Here’s why: There are two races left before the next Chase cutoff – except Talladega isn’t really a race at all, but an embarrassing crapshoot where Steve Grissom had just as good of a chance at winning as Johnson. So that leaves one real race where a driver can control his own destiny and advance to the next round with a win.
After Johnson’s 40th-place finish at Kansas, he’s last in the Chase standings for the first time in his career, 44 points behind Joey Logano. Unless Kansas-style havoc ensues at Charlotte, a good points day next weekend won’t be good enough for the No. 48 team to get in the top eight, either.
Charlotte, then, is a must-win for Johnson. There’s no more room for lackluster performances in a season that’s been full of them. Expectations have certainly been high for the team that’s won six of the last eight championships. During several points in that 2006-13 stretch – most points, really – the No. 48 team was the class of the garage, at top of the charts every week.
That hasn’t the case in 2014, where it’s been a step behind the championship contenders in the second half of the season.
Maybe Johnson was just laying back, maybe crew chief and mad scientist Chad Knaus was just experimenting with the car, maybe they were playing mind games with the competition – or maybe they just weren’t that good. Whatever the case may be, there can’t be anymore of it. If the No. 48 doesn’t return to its old form this weekend, it could be the end of the road.
For Johnson and Knaus, this is uncharted territory. In all of Johnson’s championship runs, he’s never faced a race where he’s really had to win. He fell behind in the 2006 championship after wrecking in the final laps at Talladega, but he used consistency (four second-place finishes mainly) to claim his first title. Anytime Johnson’s faced a hurdle in a championship season, he’s been able to rely on consistency to claw his way back.
A big part of that consistency stemmed from having the fastest car each and every week. It doesn’t appear Johnson has that anymore, and it also looks like consistent finishes aren’t going to the right the ship. He has to win, and he has to do it now.

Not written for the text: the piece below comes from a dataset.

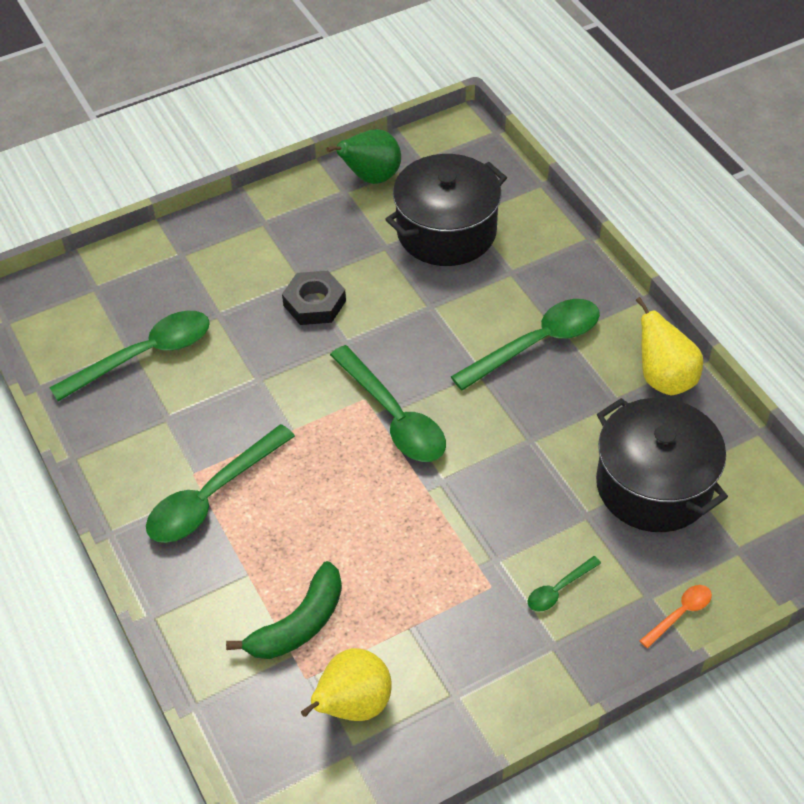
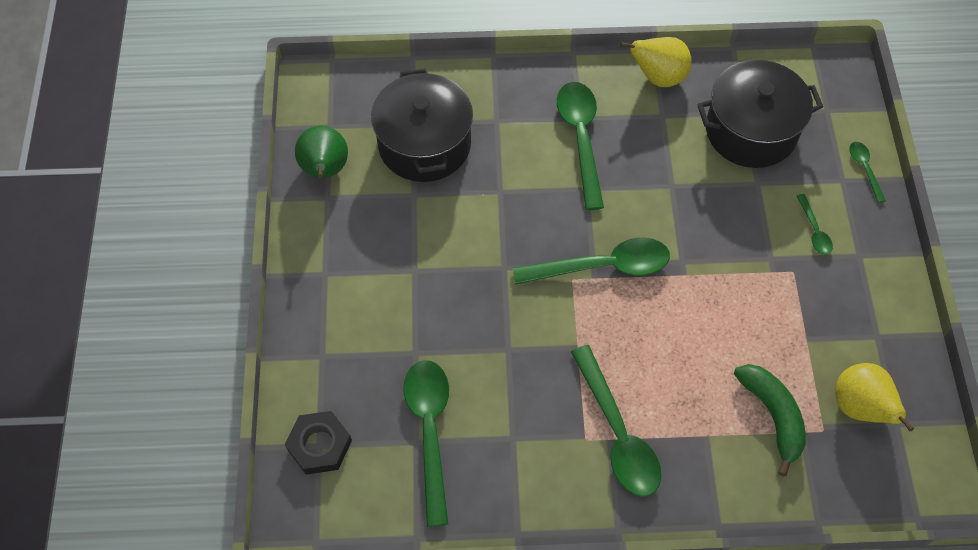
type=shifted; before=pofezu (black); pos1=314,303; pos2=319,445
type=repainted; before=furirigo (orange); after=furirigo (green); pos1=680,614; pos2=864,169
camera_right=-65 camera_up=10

Charlotte isn’t a bad place for the No. 48 team to face a must-win scenario. Johnson’s won there seven times and he dominated the spring race, leading 164 laps on the way to victory. But may I remind you, we saw something very similar at Dover two races ago. Johnson, a nine-time winner at Dover, appeared untouchable in his spring race win, but never even got to the lead in the Chase race and came home third. In fairness to Johnson, he knew he didn’t have to win at Dover to advance to the next round. Consistency was enough to get by in the Chase before this.
Johnson has another huge variable working against him: there are going to be drivers just as desperate as him to win on Saturday. Leading the list is Brad Keselowski, who finished 36th at Kansas, and has shown a lot more speed than Johnson this season – plus he’s good in the clutch. There’s also Kevin Harvick, who gets around Charlotte really well and is tired of coming up short, and Kyle Larson, who is creeping closer and closer to his first win.
It took until the 31st race of the season, but we’re finally going to find out what the 2014 version of the No. 48 team is made of. It’s win or potentially get knocked out of the title race early.